Plus de 500 Groenlandais ont exprimé leur mécontentement à Nuuk jeudi dernier, manifestant contre l’inauguration du consulat américain au cœur de leur capitale. Les chants de protestation résonnent à travers la ville, révélant un profond sentiment de révolte parmi la population.
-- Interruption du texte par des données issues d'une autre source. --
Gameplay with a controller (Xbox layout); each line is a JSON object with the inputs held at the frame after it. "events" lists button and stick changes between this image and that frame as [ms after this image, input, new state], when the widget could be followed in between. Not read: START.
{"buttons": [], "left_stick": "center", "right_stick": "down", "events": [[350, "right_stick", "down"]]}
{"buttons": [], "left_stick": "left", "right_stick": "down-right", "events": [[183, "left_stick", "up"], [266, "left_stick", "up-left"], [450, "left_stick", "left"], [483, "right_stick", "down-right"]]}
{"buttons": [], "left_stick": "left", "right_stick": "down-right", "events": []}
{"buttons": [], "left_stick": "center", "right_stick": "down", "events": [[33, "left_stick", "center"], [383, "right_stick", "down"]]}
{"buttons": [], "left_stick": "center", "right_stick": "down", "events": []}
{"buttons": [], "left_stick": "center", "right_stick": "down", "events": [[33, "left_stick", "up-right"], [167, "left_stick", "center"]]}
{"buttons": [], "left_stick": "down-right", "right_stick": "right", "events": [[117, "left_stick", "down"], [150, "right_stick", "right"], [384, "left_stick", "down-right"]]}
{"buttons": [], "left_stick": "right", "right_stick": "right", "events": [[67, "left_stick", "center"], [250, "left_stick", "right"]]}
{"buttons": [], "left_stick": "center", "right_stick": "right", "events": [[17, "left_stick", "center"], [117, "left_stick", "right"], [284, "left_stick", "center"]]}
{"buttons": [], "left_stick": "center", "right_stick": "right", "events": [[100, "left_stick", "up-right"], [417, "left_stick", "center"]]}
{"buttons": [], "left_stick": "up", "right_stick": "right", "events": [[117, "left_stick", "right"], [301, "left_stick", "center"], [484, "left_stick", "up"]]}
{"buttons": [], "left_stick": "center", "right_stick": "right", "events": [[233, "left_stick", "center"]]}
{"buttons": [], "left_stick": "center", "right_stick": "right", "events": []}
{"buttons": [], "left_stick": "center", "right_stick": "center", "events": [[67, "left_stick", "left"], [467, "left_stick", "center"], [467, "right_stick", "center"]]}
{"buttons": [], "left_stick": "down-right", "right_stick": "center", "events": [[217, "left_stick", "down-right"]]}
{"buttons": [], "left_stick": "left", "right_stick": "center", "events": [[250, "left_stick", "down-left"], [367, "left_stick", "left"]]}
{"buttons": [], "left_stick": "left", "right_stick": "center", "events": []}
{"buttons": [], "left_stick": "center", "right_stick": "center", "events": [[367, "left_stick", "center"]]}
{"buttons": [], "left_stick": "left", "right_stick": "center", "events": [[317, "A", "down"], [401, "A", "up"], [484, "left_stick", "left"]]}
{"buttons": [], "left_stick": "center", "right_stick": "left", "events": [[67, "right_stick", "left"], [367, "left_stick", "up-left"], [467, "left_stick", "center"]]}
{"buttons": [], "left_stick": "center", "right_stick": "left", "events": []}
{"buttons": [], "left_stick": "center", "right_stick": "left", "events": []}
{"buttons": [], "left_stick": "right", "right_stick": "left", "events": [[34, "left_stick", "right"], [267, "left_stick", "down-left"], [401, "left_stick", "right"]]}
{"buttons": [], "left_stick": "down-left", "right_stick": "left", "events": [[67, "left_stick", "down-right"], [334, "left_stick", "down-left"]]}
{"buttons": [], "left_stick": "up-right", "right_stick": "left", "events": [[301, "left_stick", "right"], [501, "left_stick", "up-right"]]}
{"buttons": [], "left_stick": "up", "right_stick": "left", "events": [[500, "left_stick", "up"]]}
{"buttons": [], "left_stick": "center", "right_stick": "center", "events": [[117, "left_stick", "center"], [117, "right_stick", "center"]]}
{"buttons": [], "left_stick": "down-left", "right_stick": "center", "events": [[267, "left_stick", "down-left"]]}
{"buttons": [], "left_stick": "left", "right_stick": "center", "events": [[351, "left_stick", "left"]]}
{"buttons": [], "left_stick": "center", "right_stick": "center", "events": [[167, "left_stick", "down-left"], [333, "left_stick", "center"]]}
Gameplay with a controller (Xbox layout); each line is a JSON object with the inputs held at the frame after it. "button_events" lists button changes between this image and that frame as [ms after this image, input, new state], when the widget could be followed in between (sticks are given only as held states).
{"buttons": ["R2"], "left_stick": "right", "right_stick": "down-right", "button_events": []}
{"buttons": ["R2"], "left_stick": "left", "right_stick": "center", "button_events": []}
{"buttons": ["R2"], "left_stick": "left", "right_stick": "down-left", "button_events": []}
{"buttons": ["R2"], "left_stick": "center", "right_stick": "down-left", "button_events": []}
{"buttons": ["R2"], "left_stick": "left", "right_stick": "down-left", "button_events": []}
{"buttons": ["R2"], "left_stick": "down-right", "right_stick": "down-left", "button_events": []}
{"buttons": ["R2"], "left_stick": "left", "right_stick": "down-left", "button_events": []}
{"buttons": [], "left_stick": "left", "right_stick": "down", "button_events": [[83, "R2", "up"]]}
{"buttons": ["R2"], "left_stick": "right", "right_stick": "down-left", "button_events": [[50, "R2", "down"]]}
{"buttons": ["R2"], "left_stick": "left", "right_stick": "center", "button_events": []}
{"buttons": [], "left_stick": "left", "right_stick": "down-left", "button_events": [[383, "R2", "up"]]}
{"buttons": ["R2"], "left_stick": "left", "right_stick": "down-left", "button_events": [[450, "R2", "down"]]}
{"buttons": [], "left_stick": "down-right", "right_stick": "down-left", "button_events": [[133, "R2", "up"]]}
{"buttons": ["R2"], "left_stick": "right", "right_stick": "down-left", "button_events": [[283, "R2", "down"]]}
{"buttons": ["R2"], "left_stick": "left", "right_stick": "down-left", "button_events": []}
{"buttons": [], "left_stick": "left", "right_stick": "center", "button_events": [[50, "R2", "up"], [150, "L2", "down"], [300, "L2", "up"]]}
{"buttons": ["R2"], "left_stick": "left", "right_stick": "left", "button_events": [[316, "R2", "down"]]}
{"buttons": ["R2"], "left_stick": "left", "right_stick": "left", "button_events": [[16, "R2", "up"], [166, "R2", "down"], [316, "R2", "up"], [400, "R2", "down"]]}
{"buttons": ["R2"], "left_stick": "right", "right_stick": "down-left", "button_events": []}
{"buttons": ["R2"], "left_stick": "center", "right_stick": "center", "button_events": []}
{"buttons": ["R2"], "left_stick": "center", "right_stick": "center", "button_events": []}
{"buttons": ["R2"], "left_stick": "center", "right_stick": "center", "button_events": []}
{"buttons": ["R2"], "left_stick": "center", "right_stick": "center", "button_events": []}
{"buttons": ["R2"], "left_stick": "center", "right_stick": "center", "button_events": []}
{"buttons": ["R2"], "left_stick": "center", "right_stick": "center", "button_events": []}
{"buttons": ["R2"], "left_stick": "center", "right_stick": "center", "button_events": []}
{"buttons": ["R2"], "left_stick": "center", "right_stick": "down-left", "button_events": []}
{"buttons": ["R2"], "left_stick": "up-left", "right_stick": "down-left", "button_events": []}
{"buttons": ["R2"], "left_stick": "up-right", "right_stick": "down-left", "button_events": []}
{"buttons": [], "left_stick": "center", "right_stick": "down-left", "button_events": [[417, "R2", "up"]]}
Cette mobilisation a été déclenchée par les récentes ambitions de l'administration américaine, en particulier celles de l'ancien président Donald Trump, qui a souhaité ardemment acquérir le territoire danois, le Groenland, pour des raisons de sécurité géopolitique. L’ouverture des nouveaux locaux du consulat, qui a eu lieu en présence de l'ambassadeur américain au Danemark, Kenneth Howery, n’a fait qu’aggraver les tensions.
Les manifestants ont brandi des pancartes portant des slogans tels que « Rentrez chez vous, les États-Unis » et « Nous ne sommes pas à vendre ». Leur démonstration de force s’est conclue par un geste symbolique : tourner le dos au consulat pendant deux minutes de silence, un moment puissant marquant leur refus d’être perçus comme un simple enjeu géopolitique.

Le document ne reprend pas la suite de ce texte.